Everyone knows or has known an older person at their company who, whenever something comes along, always says, “Forget it. We tried that 20 years ago and didn’t work, and it won't work now”. It can be annoying to hear such observations, but they may be worth listening to. Then there's the stereotypical young, go-getter just out of college who knows everything – in theory. Older employees can be as valuable as gold, in projects and changes processes in particular. Their wealth of experience often enables them to foresee potential stumbling blocks and avoid risks. This only works however if both employer and employee have a positive attitude.
The facts: Flexibility has nothing to do with age.

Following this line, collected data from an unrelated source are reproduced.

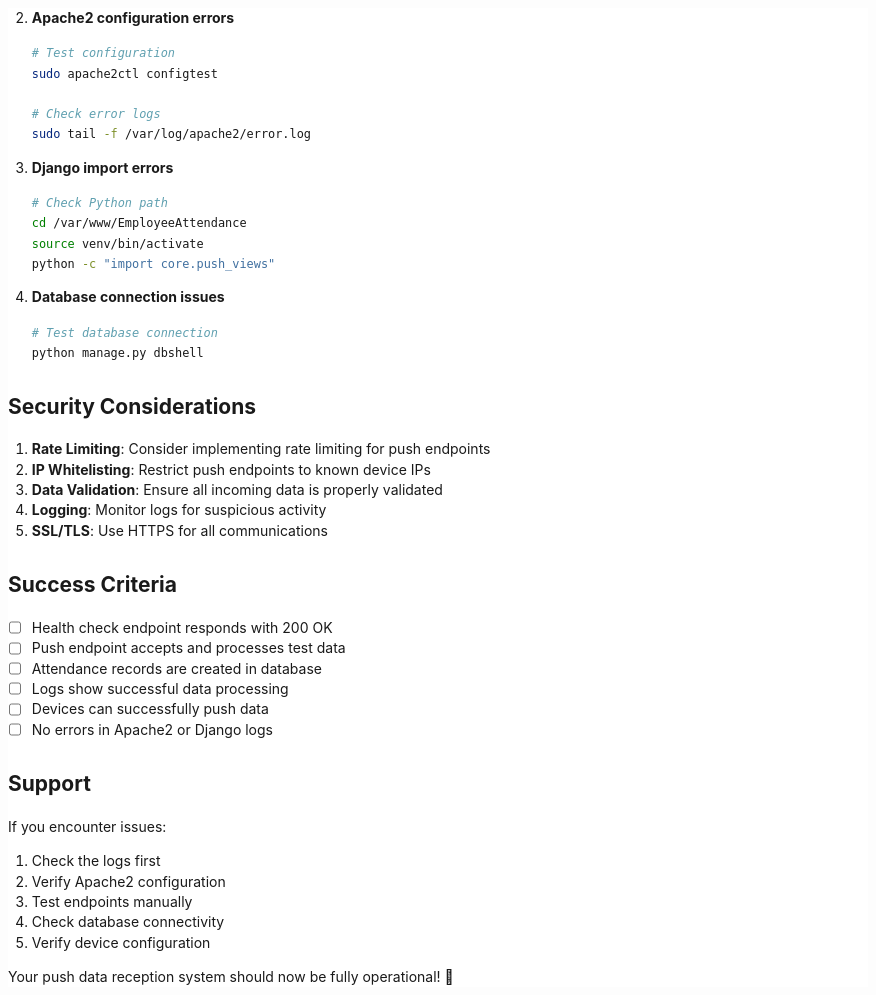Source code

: 2. **Apache2 configuration errors**
   ```bash
   # Test configuration
   sudo apache2ctl configtest
   
   # Check error logs
   sudo tail -f /var/log/apache2/error.log
   ```

3. **Django import errors**
   ```bash
   # Check Python path
   cd /var/www/EmployeeAttendance
   source venv/bin/activate
   python -c "import core.push_views"
   ```

4. **Database connection issues**
   ```bash
   # Test database connection
   python manage.py dbshell
   ```

## Security Considerations

1. **Rate Limiting**: Consider implementing rate limiting for push endpoints
2. **IP Whitelisting**: Restrict push endpoints to known device IPs
3. **Data Validation**: Ensure all incoming data is properly validated
4. **Logging**: Monitor logs for suspicious activity
5. **SSL/TLS**: Use HTTPS for all communications

## Success Criteria

- [ ] Health check endpoint responds with 200 OK
- [ ] Push endpoint accepts and processes test data
- [ ] Attendance records are created in database
- [ ] Logs show successful data processing
- [ ] Devices can successfully push data
- [ ] No errors in Apache2 or Django logs

## Support

If you encounter issues:
1. Check the logs first
2. Verify Apache2 configuration
3. Test endpoints manually
4. Check database connectivity
5. Verify device configuration

Your push data reception system should now be fully operational! 🎉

Flexibility is not an age-related trait but rather a personal attitude that chiefly has to do with one's character. Some 63-year-olds are extremely curious and open-minded, while some recent graduates apprentices are mentally set in their ways. The question of flexibility can be looked at from a different perspective. For example, a 55 year-old with a 25 year-old manager has more experience to draw upon, being at a different point in life. Older employees are more in tune with the mindset of older customers – a growing demographic – sharing their concerns, nostalgia and feelings associated with the past in a manner that can be of crucial importance. One of many reasons why you should take these employees seriously.
Tips for employers:
Be farsighted and learn to value the perspective older employees bring to your business. Even if it's not easy for you at first, as there are certain barriers to identifying with them. Mixed-aged teams can be formed to blend the fresh ideas of younger employees with the experience of older ones in ideal fashion, stimulating interesting discussions. Talking is what employees want who have come to be burned out or disillusioned, whatever their age. In many cases, a negative attitude stems from a feeling of not being taken seriously anymore. Reward experienced staff with continuing education opportunities, for example, and clearly communicate your thanks to them for a job well done.
Tips for employees:
The world keeps changing ever-faster – this is just a fact. There is no sense in trying to struggle against the tide, wasting precious energy. Swim with the current rather than against it. This will keep you from turning into an anti-change curmudgeon. You don’t even have to open a Snapchat account. But you can let your understudy show you how social networks work. Find out about new technologies and work methods. Astonish your colleagues by being the first to know about an industry trend. Go to trade shows and presentations. Every time you do such activities, it conveys the message: “Sure, I may be retiring in a few years, but until then I'm all-in.”